The BBC has once more covered itself in less than total glory after issuing a reprimand to presenter Naga Munchetty for taking exception to someone being racist. While anyone reading that last sentence gives their head a shake, it has to be said that what she said was in response to another slice of forthright bigotry from Combover Crybaby Donald Trump, and in the wake of his attack on several serving US Congresswomen.
As the Guardian has reported, Trump Tweeted last July “that congresswomen Ilhan Omar, Alexandria Ocasio-Cortez, Rashida Tlaib and Ayanna Pressley should ‘go back to the totally broken and crime infested places from which they came’”. All four are US citizens, and only Rep. Omar was born outside the country.
Donald, where's yer hairspray?
Ms Munchetty responded by stating “Every time I have been told, as a woman of colour, to go back to where I came from, that was embedded in racism … Now, I’m not accusing anyone of anything here, but you know what certain phrases mean”. How, she was asked, did she feel at hearing such language used? "Furious.

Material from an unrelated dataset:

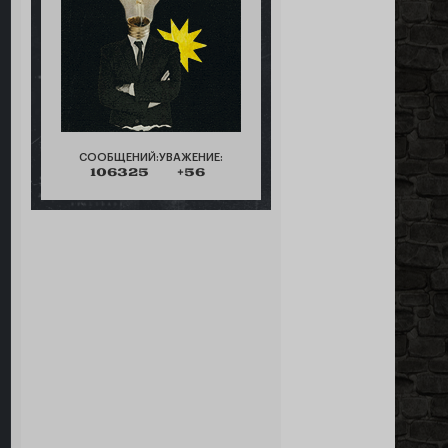
СООБЩЕНИЙ:
УВАЖЕНИЕ:
106325
+56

Absolutely furious and I can imagine lots of people in this country will be feeling absolutely furious [that] a man in that position thinks it’s OK to skirt the lines by using language like that”. Well, quite.
Sadly, “after a viewer complaint the corporation’s complaints unit decided that Munchetty had gone too far in expressing a personal opinion while broadcasting in her capacity as a BBC journalist”. The BBC “ruled that while Ms Munchetty was entitled to give a personal response to the phrase ‘go back to your own country’ as it was rooted in her own experience, overall her comments went beyond what the guidelines allow for”.
This decision did not meet with universal approval within the Corporation, not least from former China editor Carrie Gracie, who concluded “[Naga Munchetty] Unease among BBC journalists for whom ‘go back’ = racist. If power trumps or bends meaning, then no point in journalism, just print propaganda. There is no BBC journalism worth the name without BBC values. Accountability is one. Explain @BBCNaga reprimand please”.
She may be waiting a long time. Nikesh Shukla did not wait before responding “We really do live in a time where it's worse to call a racist a racist than be actually racist. Solidarity with Naga Munchetty”. Alex Andreou added “The racial and sexual politics alone, of telling a woman of colour not to be so emotional about racism, should result in the BBC issuing an apology to [Naga Munchetty]. Enough is enough. Ordinary decency should temper any warped version of ‘balance’”. Many others echoed those views.
Tell Mama UK was one such organisation: “Perplexing, wrong-headed statement from the BBC. Don't dictate how minorities should feel when they discuss their lived experiences of racism. Solidarity with [Naga Munchetty]”. Priyamvada Gopal was not happy: “So, fellow gals of colour, please note that you are not allowed to say that in your experience, a certain kind of phrase is embedded in racism. Don't say it. Just put up with the racism. Or else”. And Marcus Bernard was totally unimpressed with the BBC.
“We've got Laura Kuenssberg setting her followers on a man defending his baby, Fiona Bruce riling up audiences against Diane Abbott but it's Naga Munchetty who breaches impartiality by calling obvious racism racist. Nah, mate”. Not a good look. Again.